=== EXERCISE ===
I would like the entries transcribed word for word, please, with the pictures removed.

=== SUPPLIED RECORDS ===
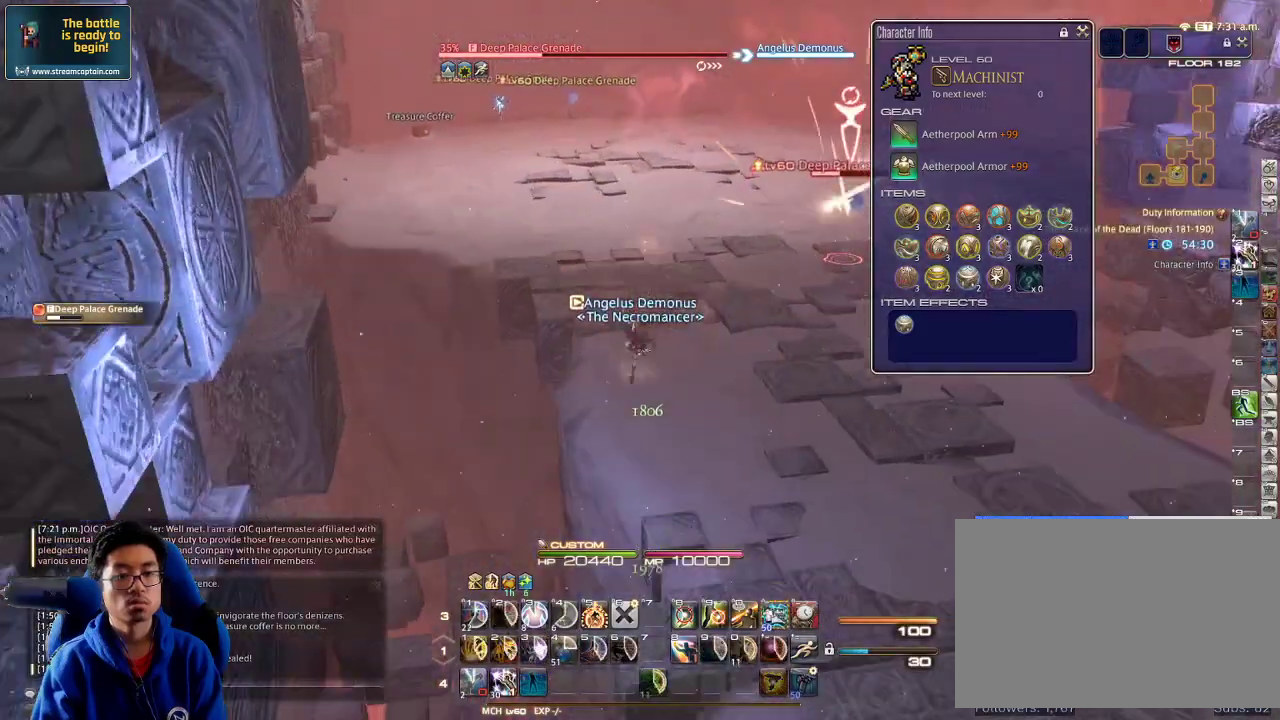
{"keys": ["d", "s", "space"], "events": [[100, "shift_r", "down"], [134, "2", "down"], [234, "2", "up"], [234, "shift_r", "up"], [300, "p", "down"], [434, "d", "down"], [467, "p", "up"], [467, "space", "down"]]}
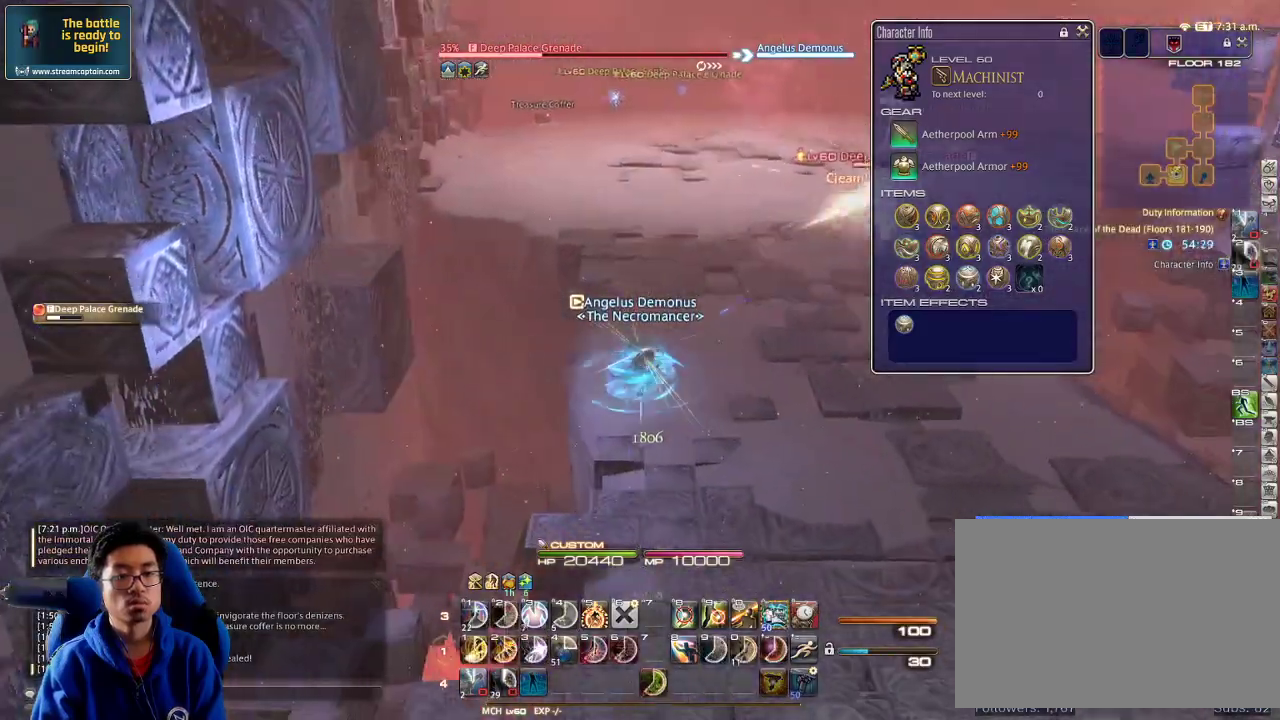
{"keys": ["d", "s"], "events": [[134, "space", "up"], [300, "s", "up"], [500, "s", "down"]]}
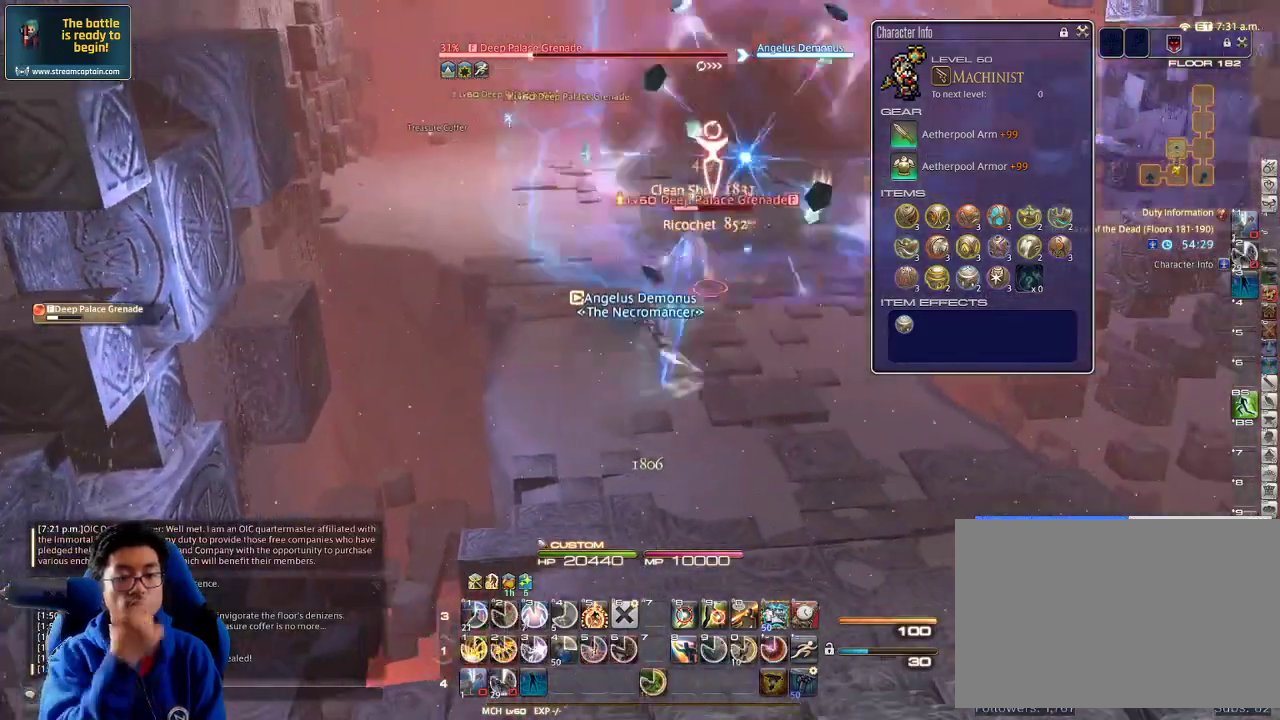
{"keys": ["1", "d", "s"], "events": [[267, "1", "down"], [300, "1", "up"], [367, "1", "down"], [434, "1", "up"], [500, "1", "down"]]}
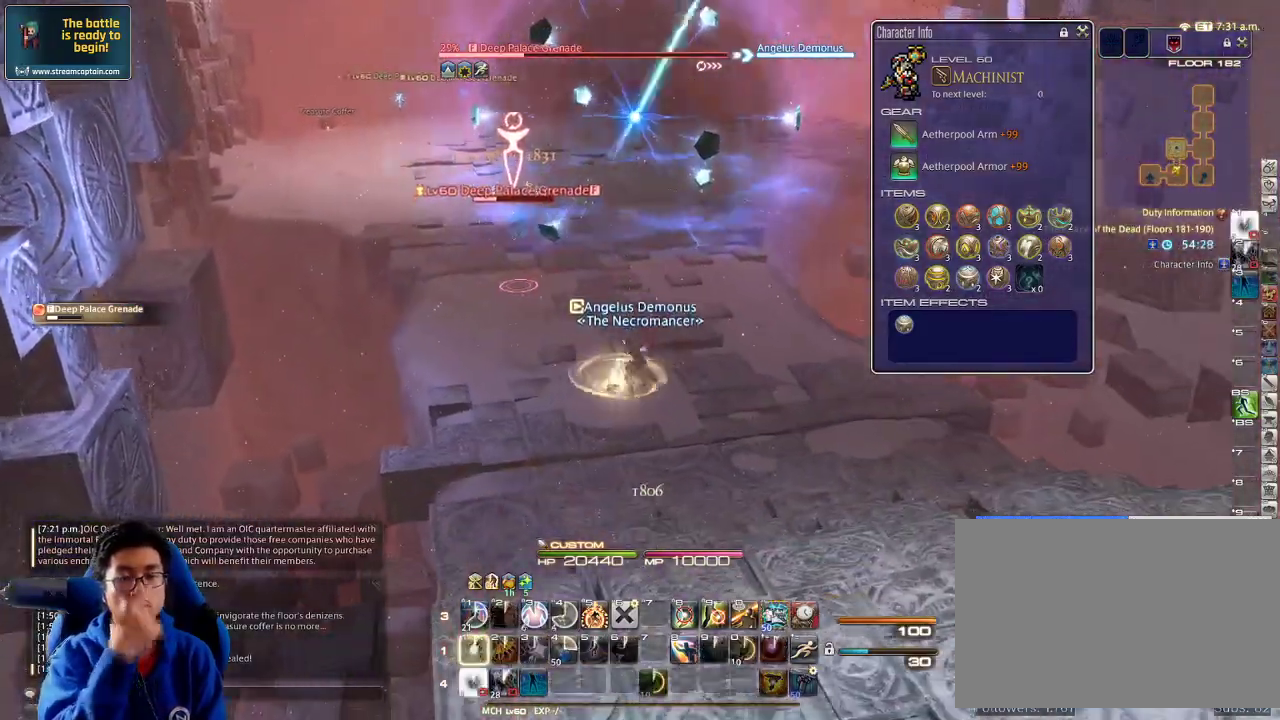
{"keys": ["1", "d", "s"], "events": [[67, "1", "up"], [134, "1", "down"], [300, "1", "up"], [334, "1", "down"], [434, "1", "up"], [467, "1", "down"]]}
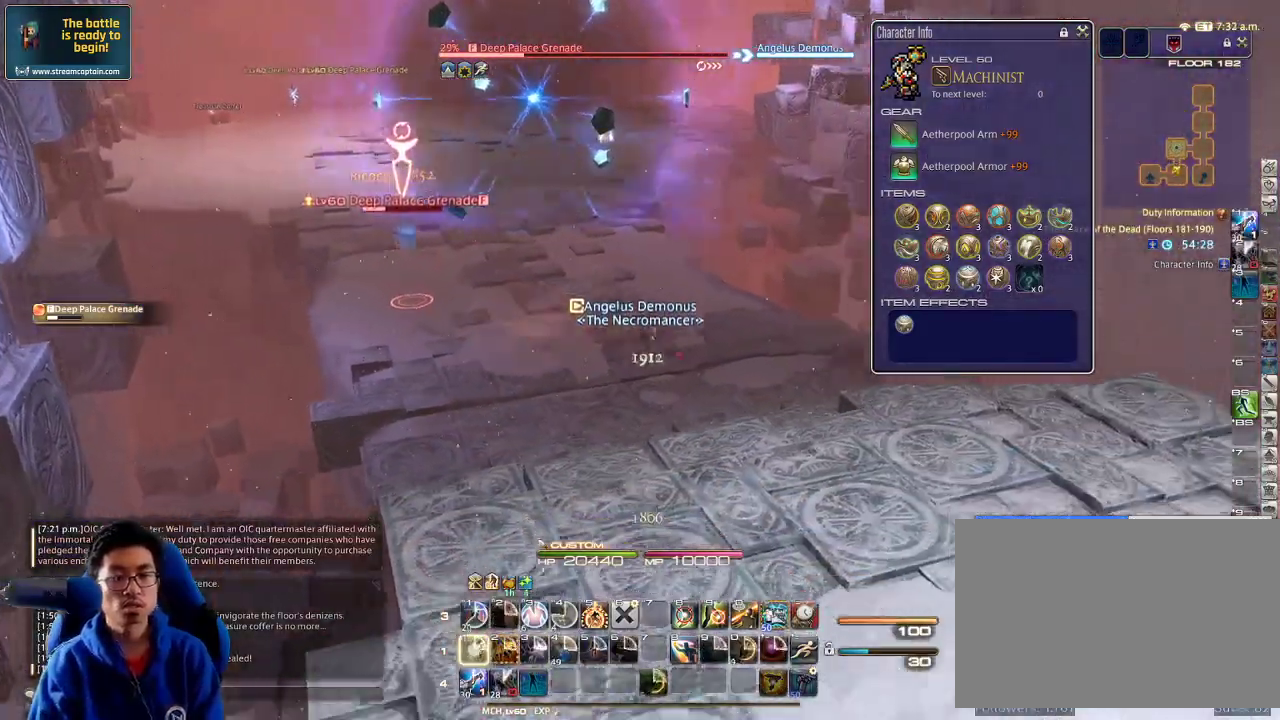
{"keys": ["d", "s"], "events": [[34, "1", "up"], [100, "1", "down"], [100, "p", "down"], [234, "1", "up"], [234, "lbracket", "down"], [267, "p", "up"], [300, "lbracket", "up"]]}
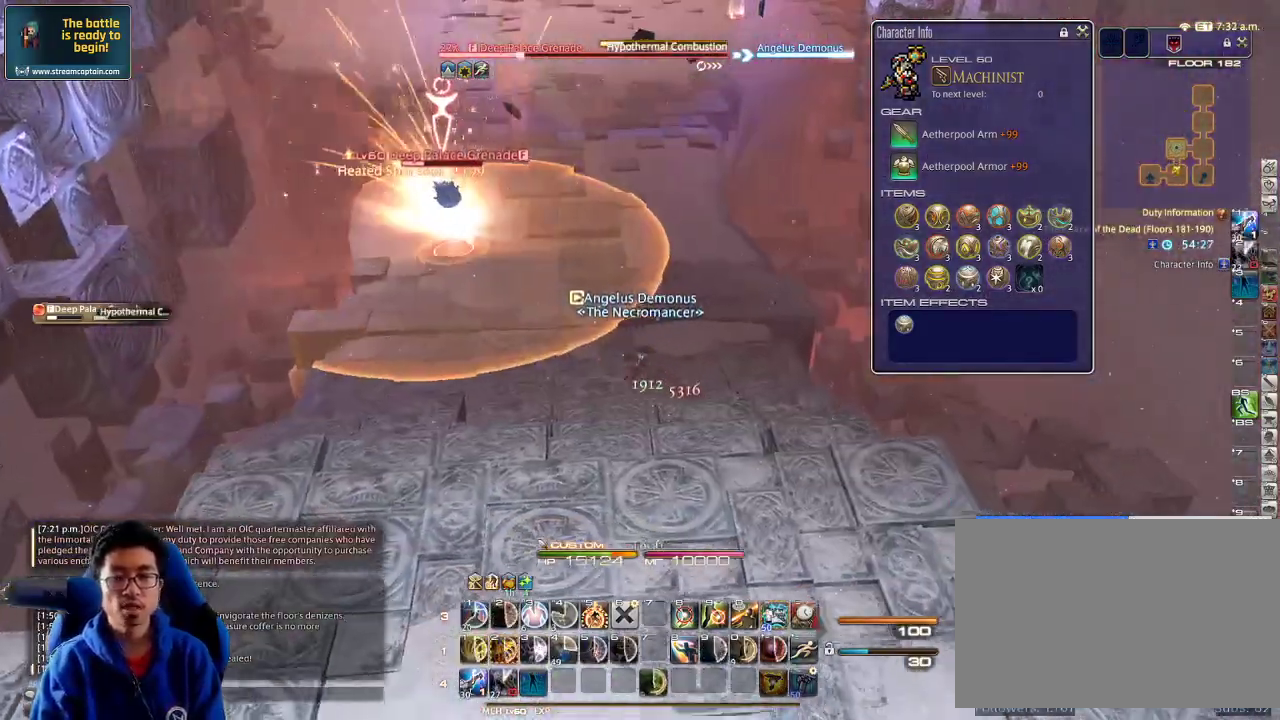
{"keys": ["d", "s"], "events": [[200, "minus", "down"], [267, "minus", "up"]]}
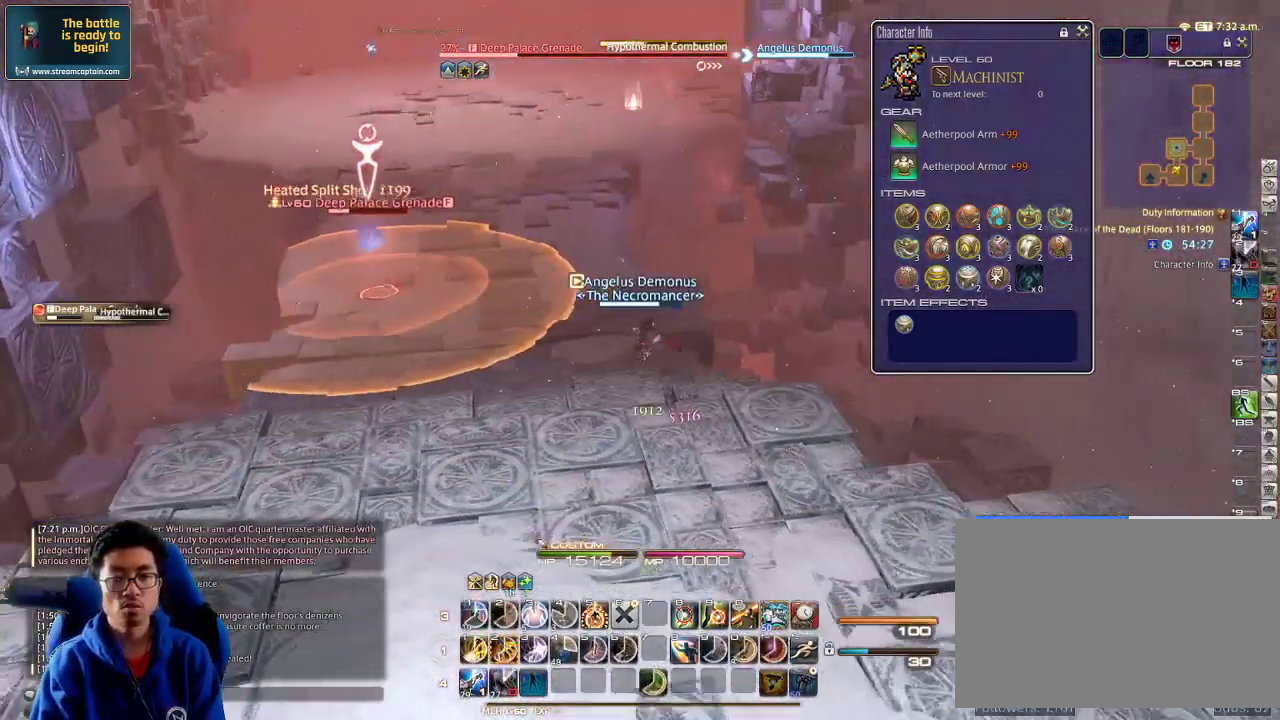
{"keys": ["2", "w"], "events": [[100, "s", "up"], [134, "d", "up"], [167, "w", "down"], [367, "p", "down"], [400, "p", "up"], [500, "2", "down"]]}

=== SOLUTION TO THIS TASK ===
{"keys": ["d", "s", "space"], "events": [[100, "shift_r", "down"], [134, "2", "down"], [234, "2", "up"], [234, "shift_r", "up"], [300, "p", "down"], [434, "d", "down"], [467, "p", "up"], [467, "space", "down"]]}
{"keys": ["d", "s"], "events": [[134, "space", "up"], [300, "s", "up"], [500, "s", "down"]]}
{"keys": ["1", "d", "s"], "events": [[267, "1", "down"], [300, "1", "up"], [367, "1", "down"], [434, "1", "up"], [500, "1", "down"]]}
{"keys": ["1", "d", "s"], "events": [[67, "1", "up"], [134, "1", "down"], [300, "1", "up"], [334, "1", "down"], [434, "1", "up"], [467, "1", "down"]]}
{"keys": ["d", "s"], "events": [[34, "1", "up"], [100, "1", "down"], [100, "p", "down"], [234, "1", "up"], [234, "lbracket", "down"], [267, "p", "up"], [300, "lbracket", "up"]]}
{"keys": ["d", "s"], "events": [[200, "minus", "down"], [267, "minus", "up"]]}
{"keys": ["2", "w"], "events": [[100, "s", "up"], [134, "d", "up"], [167, "w", "down"], [367, "p", "down"], [400, "p", "up"], [500, "2", "down"]]}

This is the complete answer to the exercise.